Keep it cute, keep it clean and make it watchable.
It’s a bon bon, a Hallmawkish wish fulfillment fantasy that riffs on the “reality” of reality TV. And it makes a fine star vehicle for “School of Rock” alumna Miranda Cosgrove, years removed from her child star days (“iCarly”) but still a pixie, still making media about making media.
She stars here as a plucky Texas metal sculptress who is accepted at a Paris art school, but who has to go on “Bachelor” style reality TV dating show (“The Honey Pot?”) to “earn” the cash for tuition, living expenses, berets and baguettes and what not.
Dawn’s younger sisters (Emilijia Baranac and Ava Bianchi) tip her off about the Dallas auditions. The show is promising to take contestants to Paris this season! You don’t have to win, place or “show.” All you have to do is get picked for the cast of 20 young women, collect that consolation check and you’ll already be in France!
At the video interview/audition, it’s obvious that show runner Rachel (Yvonne Orji of “Insecure”) is rooting for the plucky waitress with dreams of an art “career.” That gets in her over the bored objections of ratings-panicked producer Carl (Torrance Coombs).
Next thing Dawn knows, she’s on a plane with a brand-ambassador/influencer, an Orlando princess looking for her prince, a baby-mama in waiting, scientist, Tomgirl and assorted other “types,” sipping champagne and cooing “Ooo la la” on a chartered jet for Paris.

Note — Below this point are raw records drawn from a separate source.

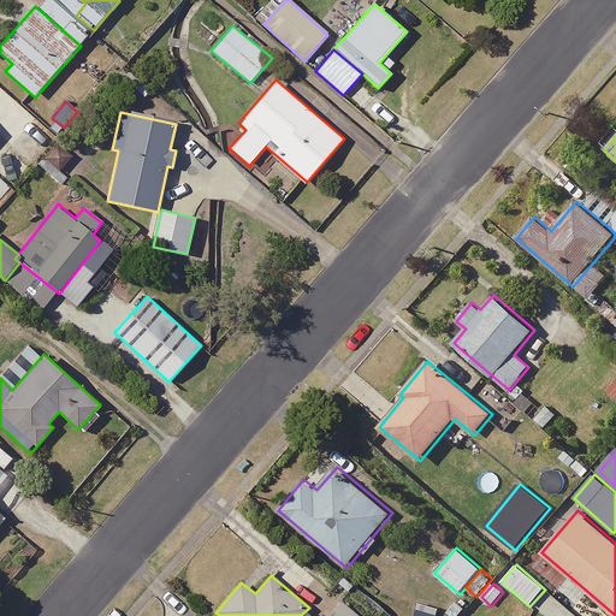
[(359,615),(342,602),(329,615),(359,615)]
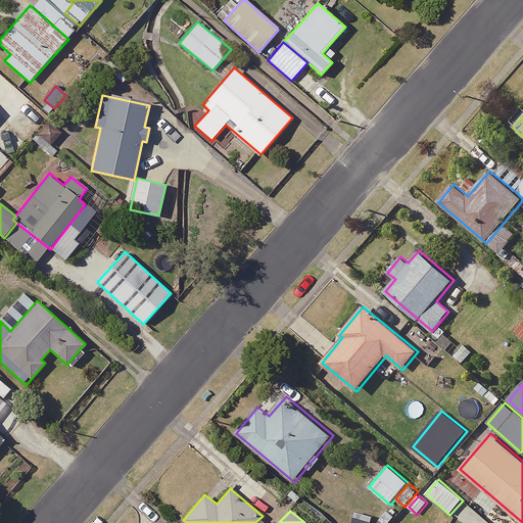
[(389,522),(395,516),(388,511),(380,520),(383,522),(389,522)]
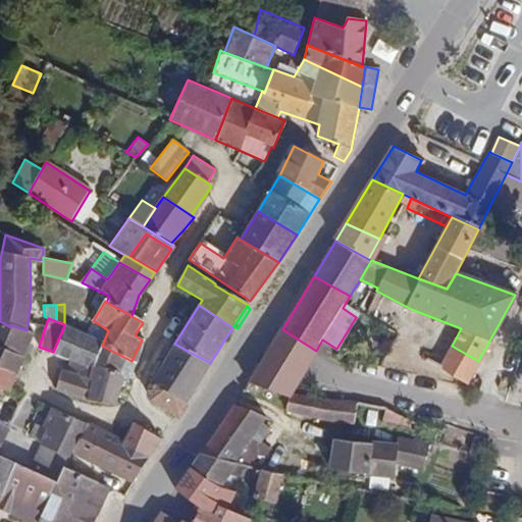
[(0,367),(18,375),(35,333),(27,330),(11,325),(10,327),(0,321),(0,367)]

Kids these days. They don’t know their classic cinema. The German filmmaker Wim Wenders made a famous America film about “Paris, Texas.” Hell, Dawn grew up just down the road from it. She didn’t smell this switcheroo thanks to the Dallas auditions?
Dawn’s Montmartre dream becomes her nightmare of getting “stuck where I grew up.”

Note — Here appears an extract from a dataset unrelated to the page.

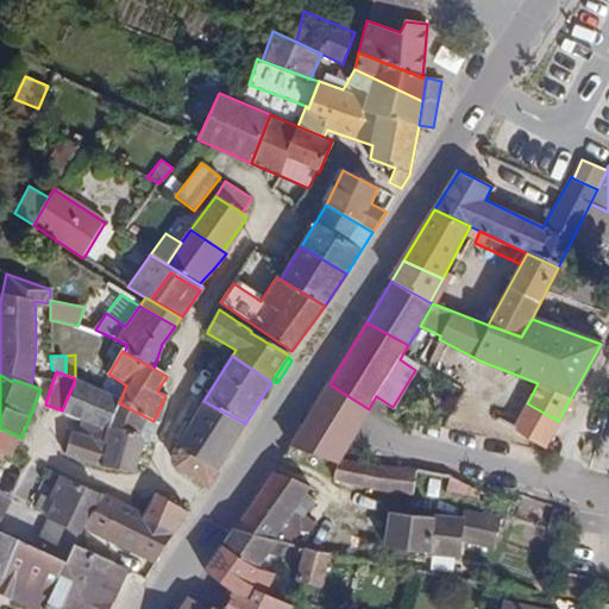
[(119,403),(126,385),(111,375),(100,394),(119,403)]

She’s furious, and who wouldn’t be? A LOT of Texas is like Paris, Texas — flat, dry and dull, aside from the local “characters.” I mean, the Wenders film was made ironically, after all.
Dawn meeting the rich ranch heir Trey McAllen III (Pierson Fode of “Swiped”) they’re “competing” for and seeing it’s the same handsome hunk that hit on her at the honky tonk the other night doesn’t lessen her fury. But she’s got a contract. She can’t get paid until she’s not selected for a “silver spur” as Trey thins the cast.
There’s nothing for it but to do the axe throwing, the haystack maze, the bull-riding and what not, trying to get the oft-shirtless Trey’s attention.


Orji, a fiesty Madison Pettis as the mean-girl “brand ambassador” with a huge social media following and a couple of other contestants make impressions.
There are chuckles but no hearty laughs in the assorted girlfight shenanigans and forced cornpone in Nicole Henrich’s low-hanging-fruit rom-com script.
“I like to two-step with a woman before I waltz with her.”
And Cosgrove and Fode kind of click in that pre-ordained rom-com way. She’s good at plucky and he’s been hitting the gym…a lot.
It’s all harmless enough even if it’s about as Paris, Texas as it is Paris, France. Yeah, they filmed it in Vancouver.
Rating: TV-14
Cast: Miranda Cosgrove, Pierson Fode, Yvonne Orji, Madison Pettis, Christin Park, Madeleine Arthur, Naika Toussaint, Veronica Long and Frances Fisher.
Credits: Directed by Janeen Damian, scripted by Nicole Henrich. A Netflix release.